ACTIVITY – Format the text of the items below as a Markdown table with the columns Row and Line, starting at the first line and stopping after the line containing "quartier Lariboisière-Saint-Vincent-de-Paul avait". Number each line in Row and leave out blank lines.

Data entries
Segment Open

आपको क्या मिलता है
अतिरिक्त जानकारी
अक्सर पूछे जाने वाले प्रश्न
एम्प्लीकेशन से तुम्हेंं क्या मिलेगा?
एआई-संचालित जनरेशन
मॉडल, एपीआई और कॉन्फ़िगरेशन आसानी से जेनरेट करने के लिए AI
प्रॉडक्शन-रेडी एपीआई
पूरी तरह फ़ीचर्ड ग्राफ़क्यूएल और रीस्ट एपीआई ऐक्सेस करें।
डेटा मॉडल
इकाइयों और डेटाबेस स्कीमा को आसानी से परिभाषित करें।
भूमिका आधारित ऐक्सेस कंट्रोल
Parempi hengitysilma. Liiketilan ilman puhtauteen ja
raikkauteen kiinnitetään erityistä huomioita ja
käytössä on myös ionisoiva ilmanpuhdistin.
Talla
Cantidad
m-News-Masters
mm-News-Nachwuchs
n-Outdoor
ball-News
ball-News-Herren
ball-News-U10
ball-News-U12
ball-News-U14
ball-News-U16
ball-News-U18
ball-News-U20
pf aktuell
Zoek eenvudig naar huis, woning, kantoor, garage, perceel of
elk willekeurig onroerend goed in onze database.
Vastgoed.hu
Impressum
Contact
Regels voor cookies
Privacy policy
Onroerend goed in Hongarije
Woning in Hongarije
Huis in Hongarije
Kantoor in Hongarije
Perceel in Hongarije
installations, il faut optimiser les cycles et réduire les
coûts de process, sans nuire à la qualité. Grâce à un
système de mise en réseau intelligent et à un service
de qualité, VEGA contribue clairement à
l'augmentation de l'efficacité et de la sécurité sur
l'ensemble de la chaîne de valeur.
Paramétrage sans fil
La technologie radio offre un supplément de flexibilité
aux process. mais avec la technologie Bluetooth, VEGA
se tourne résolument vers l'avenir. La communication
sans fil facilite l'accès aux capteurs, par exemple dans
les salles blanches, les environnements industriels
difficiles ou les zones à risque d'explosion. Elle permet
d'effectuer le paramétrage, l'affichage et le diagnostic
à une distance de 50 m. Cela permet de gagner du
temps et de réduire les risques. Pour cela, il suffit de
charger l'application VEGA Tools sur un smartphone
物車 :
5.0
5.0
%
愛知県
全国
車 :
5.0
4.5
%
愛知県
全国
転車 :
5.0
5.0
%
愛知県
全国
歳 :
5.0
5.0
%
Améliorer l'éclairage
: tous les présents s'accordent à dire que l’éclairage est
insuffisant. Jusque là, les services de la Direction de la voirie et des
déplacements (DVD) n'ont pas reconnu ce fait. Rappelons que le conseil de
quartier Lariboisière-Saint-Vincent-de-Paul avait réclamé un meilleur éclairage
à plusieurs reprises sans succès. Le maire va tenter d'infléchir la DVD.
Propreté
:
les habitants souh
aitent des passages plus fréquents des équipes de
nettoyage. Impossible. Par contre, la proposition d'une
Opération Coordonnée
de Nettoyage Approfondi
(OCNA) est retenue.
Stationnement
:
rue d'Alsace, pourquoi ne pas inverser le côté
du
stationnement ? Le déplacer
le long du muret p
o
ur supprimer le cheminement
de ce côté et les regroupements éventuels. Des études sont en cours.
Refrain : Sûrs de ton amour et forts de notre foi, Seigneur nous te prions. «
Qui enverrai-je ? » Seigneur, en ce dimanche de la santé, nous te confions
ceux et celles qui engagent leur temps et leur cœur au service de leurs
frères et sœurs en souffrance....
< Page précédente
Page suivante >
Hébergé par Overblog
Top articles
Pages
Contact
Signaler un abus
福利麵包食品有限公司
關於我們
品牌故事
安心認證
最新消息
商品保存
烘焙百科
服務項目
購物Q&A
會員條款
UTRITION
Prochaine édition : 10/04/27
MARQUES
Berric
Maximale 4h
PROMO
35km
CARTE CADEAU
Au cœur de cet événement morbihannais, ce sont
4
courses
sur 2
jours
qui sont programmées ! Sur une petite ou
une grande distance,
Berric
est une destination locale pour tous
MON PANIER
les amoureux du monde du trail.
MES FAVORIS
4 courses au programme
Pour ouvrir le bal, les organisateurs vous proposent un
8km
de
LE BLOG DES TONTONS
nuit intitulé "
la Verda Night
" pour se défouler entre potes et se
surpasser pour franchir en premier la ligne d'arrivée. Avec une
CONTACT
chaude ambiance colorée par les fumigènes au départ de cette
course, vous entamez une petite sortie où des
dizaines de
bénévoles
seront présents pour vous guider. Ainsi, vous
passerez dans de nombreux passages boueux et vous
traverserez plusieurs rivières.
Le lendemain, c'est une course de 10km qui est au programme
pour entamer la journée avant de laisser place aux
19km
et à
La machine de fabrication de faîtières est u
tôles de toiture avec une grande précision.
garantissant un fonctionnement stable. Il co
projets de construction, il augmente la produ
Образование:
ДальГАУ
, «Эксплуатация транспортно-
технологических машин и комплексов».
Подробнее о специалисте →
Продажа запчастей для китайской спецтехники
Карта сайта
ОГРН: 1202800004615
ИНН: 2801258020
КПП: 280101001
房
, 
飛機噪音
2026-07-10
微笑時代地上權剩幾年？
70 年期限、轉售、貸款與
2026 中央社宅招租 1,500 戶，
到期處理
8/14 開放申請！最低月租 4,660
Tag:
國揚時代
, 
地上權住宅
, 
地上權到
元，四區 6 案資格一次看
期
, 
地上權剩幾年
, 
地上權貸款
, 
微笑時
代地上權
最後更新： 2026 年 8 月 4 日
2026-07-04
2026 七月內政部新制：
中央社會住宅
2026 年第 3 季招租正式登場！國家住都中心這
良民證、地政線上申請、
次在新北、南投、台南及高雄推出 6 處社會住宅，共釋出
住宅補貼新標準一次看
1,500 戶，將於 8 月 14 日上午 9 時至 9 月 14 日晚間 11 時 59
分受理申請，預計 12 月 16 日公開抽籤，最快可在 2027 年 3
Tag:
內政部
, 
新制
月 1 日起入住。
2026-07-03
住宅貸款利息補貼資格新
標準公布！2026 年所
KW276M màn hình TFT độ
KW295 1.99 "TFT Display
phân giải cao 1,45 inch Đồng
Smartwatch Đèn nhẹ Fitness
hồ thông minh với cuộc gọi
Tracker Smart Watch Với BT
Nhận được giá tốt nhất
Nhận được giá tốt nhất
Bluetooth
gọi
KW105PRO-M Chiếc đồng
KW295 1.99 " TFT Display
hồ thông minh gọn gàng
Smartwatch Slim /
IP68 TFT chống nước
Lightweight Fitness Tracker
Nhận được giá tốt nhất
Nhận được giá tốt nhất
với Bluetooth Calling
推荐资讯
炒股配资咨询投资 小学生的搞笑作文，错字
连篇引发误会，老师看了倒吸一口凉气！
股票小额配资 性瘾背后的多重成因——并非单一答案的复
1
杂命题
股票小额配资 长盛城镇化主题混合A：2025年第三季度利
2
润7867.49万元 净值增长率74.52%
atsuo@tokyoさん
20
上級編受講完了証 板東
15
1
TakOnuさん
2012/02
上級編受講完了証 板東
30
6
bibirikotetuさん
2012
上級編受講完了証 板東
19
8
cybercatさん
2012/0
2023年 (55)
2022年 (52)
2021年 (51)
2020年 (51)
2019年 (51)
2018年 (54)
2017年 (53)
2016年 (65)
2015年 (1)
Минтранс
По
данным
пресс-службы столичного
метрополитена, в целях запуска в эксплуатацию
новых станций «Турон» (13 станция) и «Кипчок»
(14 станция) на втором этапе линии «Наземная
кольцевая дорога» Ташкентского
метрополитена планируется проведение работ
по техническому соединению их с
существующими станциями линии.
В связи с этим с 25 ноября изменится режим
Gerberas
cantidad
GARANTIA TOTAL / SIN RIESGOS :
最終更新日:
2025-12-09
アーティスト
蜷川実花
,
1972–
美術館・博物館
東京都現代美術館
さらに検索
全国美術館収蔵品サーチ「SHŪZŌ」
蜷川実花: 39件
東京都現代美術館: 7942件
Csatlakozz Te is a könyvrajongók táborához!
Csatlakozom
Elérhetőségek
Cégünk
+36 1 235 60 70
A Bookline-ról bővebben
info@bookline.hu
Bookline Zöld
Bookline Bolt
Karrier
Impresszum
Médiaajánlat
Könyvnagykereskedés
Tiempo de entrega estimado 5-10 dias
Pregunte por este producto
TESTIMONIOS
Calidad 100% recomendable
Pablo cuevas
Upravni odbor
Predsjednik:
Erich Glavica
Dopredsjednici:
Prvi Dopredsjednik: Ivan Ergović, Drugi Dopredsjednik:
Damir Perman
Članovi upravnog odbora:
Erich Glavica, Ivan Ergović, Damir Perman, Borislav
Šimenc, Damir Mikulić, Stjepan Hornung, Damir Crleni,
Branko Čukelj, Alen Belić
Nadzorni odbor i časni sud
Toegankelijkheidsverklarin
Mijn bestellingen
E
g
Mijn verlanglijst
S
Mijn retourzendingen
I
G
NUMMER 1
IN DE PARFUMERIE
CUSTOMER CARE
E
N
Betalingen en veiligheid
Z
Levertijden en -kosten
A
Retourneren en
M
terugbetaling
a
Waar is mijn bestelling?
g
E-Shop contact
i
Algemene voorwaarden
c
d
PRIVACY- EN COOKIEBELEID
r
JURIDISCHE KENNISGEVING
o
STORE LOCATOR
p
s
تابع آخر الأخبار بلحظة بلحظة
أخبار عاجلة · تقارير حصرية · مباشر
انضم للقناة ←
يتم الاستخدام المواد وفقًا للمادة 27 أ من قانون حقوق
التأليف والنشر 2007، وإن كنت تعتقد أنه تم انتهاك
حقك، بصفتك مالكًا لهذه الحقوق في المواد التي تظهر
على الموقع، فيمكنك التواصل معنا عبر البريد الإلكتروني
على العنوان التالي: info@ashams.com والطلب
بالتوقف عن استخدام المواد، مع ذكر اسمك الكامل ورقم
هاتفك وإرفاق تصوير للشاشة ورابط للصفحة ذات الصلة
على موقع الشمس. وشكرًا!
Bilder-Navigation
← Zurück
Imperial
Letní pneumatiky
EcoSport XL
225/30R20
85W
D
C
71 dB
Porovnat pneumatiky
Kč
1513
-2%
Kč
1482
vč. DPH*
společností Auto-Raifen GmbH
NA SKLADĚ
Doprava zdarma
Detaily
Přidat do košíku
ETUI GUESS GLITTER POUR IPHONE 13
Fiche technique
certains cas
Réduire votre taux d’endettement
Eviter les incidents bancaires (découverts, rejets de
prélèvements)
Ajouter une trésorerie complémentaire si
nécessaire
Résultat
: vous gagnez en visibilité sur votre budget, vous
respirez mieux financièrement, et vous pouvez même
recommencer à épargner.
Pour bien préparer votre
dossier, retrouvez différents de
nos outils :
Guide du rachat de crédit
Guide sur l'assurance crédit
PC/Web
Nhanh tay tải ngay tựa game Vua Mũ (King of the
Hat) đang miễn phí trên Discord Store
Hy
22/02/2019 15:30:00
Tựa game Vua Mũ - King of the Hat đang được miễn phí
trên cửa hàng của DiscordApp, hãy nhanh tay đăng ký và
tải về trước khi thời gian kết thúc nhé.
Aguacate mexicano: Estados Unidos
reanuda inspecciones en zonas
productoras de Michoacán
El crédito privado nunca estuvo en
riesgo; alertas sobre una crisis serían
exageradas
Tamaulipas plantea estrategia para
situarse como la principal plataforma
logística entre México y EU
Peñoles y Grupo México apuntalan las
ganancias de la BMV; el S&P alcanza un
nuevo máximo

Segment Closed

ANSWER FOR THE TASK –
| Row | Line |
|---|---|
| 1 | आपको क्या मिलता है |
| 2 | अतिरिक्त जानकारी |
| 3 | अक्सर पूछे जाने वाले प्रश्न |
| 4 | एम्प्लीकेशन से तुम्हेंं क्या मिलेगा? |
| 5 | एआई-संचालित जनरेशन |
| 6 | मॉडल, एपीआई और कॉन्फ़िगरेशन आसानी से जेनरेट करने के लिए AI |
| 7 | प्रॉडक्शन-रेडी एपीआई |
| 8 | पूरी तरह फ़ीचर्ड ग्राफ़क्यूएल और रीस्ट एपीआई ऐक्सेस करें। |
| 9 | डेटा मॉडल |
| 10 | इकाइयों और डेटाबेस स्कीमा को आसानी से परिभाषित करें। |
| 11 | भूमिका आधारित ऐक्सेस कंट्रोल |
| 12 | Parempi hengitysilma. Liiketilan ilman puhtauteen ja |
| 13 | raikkauteen kiinnitetään erityistä huomioita ja |
| 14 | käytössä on myös ionisoiva ilmanpuhdistin. |
| 15 | Talla |
| 16 | Cantidad |
| 17 | m-News-Masters |
| 18 | mm-News-Nachwuchs |
| 19 | n-Outdoor |
| 20 | ball-News |
| 21 | ball-News-Herren |
| 22 | ball-News-U10 |
| 23 | ball-News-U12 |
| 24 | ball-News-U14 |
| 25 | ball-News-U16 |
| 26 | ball-News-U18 |
| 27 | ball-News-U20 |
| 28 | pf aktuell |
| 29 | Zoek eenvudig naar huis, woning, kantoor, garage, perceel of |
| 30 | elk willekeurig onroerend goed in onze database. |
| 31 | Vastgoed.hu |
| 32 | Impressum |
| 33 | Contact |
| 34 | Regels voor cookies |
| 35 | Privacy policy |
| 36 | Onroerend goed in Hongarije |
| 37 | Woning in Hongarije |
| 38 | Huis in Hongarije |
| 39 | Kantoor in Hongarije |
| 40 | Perceel in Hongarije |
| 41 | installations, il faut optimiser les cycles et réduire les |
| 42 | coûts de process, sans nuire à la qualité. Grâce à un |
| 43 | système de mise en réseau intelligent et à un service |
| 44 | de qualité, VEGA contribue clairement à |
| 45 | l'augmentation de l'efficacité et de la sécurité sur |
| 46 | l'ensemble de la chaîne de valeur. |
| 47 | Paramétrage sans fil |
| 48 | La technologie radio offre un supplément de flexibilité |
| 49 | aux process. mais avec la technologie Bluetooth, VEGA |
| 50 | se tourne résolument vers l'avenir. La communication |
| 51 | sans fil facilite l'accès aux capteurs, par exemple dans |
| 52 | les salles blanches, les environnements industriels |
| 53 | difficiles ou les zones à risque d'explosion. Elle permet |
| 54 | d'effectuer le paramétrage, l'affichage et le diagnostic |
| 55 | à une distance de 50 m. Cela permet de gagner du |
| 56 | temps et de réduire les risques. Pour cela, il suffit de |
| 57 | charger l'application VEGA Tools sur un smartphone |
| 58 | 物車 : |
| 59 | 5.0 |
| 60 | 5.0 |
| 61 | % |
| 62 | 愛知県 |
| 63 | 全国 |
| 64 | 車 : |
| 65 | 5.0 |
| 66 | 4.5 |
| 67 | % |
| 68 | 愛知県 |
| 69 | 全国 |
| 70 | 転車 : |
| 71 | 5.0 |
| 72 | 5.0 |
| 73 | % |
| 74 | 愛知県 |
| 75 | 全国 |
| 76 | 歳 : |
| 77 | 5.0 |
| 78 | 5.0 |
| 79 | % |
| 80 | Améliorer l'éclairage |
| 81 | : tous les présents s'accordent à dire que l’éclairage est |
| 82 | insuffisant. Jusque là, les services de la Direction de la voirie et des |
| 83 | déplacements (DVD) n'ont pas reconnu ce fait. Rappelons que le conseil de |
| 84 | quartier Lariboisière-Saint-Vincent-de-Paul avait réclamé un meilleur éclairage |